→ **DIRECTION**:
Please copy out the items below from their first line through the line containing "genus: Catopsis", unchanged.

Saved data entries
#####

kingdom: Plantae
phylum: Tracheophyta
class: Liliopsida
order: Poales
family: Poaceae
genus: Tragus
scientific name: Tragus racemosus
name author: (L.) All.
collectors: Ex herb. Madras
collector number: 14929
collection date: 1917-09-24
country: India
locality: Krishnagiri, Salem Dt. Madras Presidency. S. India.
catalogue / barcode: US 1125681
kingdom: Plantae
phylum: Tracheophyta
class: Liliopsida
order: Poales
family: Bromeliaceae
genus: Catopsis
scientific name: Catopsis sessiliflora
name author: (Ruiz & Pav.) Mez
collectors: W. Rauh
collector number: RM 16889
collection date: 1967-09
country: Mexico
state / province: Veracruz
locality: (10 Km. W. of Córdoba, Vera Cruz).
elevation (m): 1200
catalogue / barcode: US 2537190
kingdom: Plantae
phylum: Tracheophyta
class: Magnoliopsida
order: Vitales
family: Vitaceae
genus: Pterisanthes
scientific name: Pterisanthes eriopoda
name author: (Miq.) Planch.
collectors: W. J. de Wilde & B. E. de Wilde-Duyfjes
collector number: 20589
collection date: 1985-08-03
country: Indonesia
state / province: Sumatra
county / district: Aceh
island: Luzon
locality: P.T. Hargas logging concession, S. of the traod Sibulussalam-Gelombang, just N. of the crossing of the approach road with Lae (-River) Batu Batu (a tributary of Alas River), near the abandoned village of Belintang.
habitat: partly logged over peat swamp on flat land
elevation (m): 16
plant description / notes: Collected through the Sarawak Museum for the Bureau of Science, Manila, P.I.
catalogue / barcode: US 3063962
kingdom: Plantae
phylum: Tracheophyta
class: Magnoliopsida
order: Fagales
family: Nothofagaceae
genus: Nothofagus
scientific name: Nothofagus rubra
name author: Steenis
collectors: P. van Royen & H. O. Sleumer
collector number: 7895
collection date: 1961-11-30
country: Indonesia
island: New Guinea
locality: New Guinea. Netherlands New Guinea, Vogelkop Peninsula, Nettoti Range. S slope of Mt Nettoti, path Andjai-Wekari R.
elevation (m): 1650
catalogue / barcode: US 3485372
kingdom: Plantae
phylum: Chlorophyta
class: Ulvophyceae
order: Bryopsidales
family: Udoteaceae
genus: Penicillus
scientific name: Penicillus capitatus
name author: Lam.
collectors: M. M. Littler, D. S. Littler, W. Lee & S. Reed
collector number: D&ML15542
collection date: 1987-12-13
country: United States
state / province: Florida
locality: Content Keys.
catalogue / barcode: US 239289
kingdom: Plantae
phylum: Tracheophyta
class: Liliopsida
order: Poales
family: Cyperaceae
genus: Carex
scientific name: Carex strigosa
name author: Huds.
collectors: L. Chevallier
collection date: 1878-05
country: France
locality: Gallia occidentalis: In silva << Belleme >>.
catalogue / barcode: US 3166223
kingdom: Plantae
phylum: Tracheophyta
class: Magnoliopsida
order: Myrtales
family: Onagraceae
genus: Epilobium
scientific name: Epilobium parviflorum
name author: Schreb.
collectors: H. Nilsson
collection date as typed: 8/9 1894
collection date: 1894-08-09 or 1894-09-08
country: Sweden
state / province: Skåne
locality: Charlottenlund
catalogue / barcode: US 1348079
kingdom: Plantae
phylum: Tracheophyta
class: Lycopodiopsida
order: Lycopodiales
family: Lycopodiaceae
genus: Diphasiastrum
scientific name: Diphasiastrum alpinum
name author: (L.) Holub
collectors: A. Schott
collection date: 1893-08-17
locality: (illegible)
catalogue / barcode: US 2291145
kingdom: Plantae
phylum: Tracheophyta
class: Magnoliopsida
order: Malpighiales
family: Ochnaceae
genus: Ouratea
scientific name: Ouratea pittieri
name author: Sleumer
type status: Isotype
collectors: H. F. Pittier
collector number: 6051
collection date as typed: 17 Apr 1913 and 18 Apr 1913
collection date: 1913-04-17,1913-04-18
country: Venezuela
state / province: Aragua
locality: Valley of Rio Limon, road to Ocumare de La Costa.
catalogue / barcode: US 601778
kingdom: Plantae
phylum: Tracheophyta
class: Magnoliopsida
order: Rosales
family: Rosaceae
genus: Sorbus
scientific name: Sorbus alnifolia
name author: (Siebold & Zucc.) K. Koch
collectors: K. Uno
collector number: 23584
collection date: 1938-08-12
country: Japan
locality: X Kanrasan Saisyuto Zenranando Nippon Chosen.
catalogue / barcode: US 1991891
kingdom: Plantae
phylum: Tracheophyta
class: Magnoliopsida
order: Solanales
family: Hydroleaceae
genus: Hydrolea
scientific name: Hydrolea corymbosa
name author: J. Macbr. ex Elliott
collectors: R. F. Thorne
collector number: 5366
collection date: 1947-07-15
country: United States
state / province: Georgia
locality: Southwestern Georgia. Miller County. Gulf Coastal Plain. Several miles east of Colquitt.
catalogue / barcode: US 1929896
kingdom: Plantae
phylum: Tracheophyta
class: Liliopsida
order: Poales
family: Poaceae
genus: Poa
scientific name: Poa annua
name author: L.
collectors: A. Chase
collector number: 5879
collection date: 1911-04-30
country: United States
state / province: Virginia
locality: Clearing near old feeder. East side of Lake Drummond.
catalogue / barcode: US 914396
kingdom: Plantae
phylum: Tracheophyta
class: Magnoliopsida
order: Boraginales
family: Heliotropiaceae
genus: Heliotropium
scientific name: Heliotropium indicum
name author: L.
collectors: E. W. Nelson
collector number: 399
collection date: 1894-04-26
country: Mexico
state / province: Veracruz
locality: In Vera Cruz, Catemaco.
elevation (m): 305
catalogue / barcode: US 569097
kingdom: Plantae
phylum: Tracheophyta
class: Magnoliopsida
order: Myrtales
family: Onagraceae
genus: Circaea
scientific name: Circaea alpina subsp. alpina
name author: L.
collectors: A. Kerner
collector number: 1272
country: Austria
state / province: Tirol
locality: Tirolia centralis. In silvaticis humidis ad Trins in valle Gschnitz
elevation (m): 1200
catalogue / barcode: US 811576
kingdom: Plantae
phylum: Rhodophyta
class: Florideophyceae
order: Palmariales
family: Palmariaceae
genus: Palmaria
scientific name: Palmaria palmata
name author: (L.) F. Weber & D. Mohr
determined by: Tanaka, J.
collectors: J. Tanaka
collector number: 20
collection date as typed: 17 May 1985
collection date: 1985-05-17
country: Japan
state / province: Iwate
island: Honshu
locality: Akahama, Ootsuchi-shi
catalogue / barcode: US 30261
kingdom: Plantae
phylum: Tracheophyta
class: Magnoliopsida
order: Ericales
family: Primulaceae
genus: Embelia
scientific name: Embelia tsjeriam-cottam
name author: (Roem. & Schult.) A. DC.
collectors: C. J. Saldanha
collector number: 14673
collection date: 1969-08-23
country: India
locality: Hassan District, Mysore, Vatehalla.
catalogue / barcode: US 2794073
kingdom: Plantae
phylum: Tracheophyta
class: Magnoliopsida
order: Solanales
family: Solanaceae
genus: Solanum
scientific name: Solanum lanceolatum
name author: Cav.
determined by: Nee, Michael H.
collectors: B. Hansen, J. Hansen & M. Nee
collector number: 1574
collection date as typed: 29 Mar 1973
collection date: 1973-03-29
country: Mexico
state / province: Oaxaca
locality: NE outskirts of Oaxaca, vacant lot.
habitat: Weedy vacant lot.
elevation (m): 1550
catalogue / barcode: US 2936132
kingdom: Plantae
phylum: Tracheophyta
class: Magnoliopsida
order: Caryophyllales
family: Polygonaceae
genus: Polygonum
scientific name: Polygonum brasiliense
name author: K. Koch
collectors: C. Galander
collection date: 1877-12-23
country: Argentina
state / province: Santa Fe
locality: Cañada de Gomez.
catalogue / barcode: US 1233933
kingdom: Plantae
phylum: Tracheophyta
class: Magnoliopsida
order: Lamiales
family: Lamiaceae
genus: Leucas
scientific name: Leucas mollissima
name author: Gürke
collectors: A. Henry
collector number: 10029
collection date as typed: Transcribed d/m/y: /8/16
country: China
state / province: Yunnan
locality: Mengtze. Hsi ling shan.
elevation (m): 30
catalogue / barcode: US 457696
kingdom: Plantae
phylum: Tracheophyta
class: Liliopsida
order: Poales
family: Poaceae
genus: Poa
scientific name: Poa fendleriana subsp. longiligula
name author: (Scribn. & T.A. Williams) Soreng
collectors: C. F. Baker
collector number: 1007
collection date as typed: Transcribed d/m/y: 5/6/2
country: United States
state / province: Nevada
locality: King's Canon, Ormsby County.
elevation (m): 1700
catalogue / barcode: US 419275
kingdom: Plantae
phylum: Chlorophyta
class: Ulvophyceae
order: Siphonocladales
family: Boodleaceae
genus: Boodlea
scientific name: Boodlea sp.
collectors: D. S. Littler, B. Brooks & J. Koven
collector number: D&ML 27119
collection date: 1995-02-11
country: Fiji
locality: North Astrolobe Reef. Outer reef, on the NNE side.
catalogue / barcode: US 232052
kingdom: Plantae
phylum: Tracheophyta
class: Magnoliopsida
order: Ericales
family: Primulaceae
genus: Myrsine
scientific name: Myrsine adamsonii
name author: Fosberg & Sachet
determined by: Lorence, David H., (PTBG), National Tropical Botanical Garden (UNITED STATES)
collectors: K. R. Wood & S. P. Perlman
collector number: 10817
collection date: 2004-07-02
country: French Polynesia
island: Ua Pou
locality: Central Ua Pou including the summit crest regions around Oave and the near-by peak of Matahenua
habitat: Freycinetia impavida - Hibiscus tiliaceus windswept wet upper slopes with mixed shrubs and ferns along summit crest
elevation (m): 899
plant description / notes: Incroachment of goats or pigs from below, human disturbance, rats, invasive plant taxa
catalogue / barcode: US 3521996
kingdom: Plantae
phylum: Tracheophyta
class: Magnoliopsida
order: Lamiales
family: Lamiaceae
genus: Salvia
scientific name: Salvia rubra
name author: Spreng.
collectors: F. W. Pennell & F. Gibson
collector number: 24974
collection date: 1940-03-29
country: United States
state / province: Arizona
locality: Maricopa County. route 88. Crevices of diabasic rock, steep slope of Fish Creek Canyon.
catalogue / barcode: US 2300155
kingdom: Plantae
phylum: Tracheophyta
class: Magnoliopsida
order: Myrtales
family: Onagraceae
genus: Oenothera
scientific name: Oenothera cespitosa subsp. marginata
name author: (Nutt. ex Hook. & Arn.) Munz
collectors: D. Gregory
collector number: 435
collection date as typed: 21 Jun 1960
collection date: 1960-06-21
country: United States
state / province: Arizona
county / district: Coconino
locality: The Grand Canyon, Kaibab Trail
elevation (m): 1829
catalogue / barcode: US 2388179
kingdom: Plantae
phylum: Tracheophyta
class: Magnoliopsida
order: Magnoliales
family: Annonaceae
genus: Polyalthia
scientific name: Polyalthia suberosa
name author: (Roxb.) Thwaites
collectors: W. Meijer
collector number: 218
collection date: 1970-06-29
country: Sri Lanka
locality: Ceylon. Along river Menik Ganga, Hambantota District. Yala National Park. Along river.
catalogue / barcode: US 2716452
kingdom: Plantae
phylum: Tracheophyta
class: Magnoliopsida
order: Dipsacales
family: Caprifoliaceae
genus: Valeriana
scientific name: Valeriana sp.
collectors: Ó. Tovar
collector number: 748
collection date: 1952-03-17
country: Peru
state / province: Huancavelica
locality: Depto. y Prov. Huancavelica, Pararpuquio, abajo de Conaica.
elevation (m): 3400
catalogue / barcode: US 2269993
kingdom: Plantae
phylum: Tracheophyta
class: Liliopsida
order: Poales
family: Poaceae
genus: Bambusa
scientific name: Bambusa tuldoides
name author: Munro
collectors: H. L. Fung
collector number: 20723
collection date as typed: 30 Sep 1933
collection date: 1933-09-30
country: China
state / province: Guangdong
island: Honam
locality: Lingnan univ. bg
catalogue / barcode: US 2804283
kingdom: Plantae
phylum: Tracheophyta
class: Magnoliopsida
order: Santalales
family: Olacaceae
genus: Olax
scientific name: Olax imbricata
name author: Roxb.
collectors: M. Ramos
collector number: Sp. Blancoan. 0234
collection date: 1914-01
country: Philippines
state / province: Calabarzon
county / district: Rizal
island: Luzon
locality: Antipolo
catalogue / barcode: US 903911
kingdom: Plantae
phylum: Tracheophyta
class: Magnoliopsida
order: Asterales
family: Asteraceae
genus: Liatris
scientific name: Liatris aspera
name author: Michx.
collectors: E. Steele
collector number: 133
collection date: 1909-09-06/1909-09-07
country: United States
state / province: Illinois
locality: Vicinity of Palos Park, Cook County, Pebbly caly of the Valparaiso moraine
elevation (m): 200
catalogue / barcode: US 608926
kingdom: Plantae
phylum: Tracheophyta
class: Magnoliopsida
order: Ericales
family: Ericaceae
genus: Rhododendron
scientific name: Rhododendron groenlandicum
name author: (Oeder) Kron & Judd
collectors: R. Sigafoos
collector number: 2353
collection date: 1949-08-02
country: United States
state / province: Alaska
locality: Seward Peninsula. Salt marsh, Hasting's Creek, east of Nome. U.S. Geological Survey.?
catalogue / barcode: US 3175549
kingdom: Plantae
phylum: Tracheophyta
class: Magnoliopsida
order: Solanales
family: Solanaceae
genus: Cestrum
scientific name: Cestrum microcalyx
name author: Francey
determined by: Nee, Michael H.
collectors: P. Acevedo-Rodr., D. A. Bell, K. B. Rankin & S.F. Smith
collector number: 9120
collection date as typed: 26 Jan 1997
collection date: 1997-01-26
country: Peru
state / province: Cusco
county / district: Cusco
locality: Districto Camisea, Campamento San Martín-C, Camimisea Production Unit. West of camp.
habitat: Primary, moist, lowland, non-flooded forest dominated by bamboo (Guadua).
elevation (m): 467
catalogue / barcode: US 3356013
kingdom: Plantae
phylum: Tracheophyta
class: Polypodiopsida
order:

#####

→ **RESULT FOR THIS EXERCISE**:
kingdom: Plantae
phylum: Tracheophyta
class: Liliopsida
order: Poales
family: Poaceae
genus: Tragus
scientific name: Tragus racemosus
name author: (L.) All.
collectors: Ex herb. Madras
collector number: 14929
collection date: 1917-09-24
country: India
locality: Krishnagiri, Salem Dt. Madras Presidency. S. India.
catalogue / barcode: US 1125681
kingdom: Plantae
phylum: Tracheophyta
class: Liliopsida
order: Poales
family: Bromeliaceae
genus: Catopsis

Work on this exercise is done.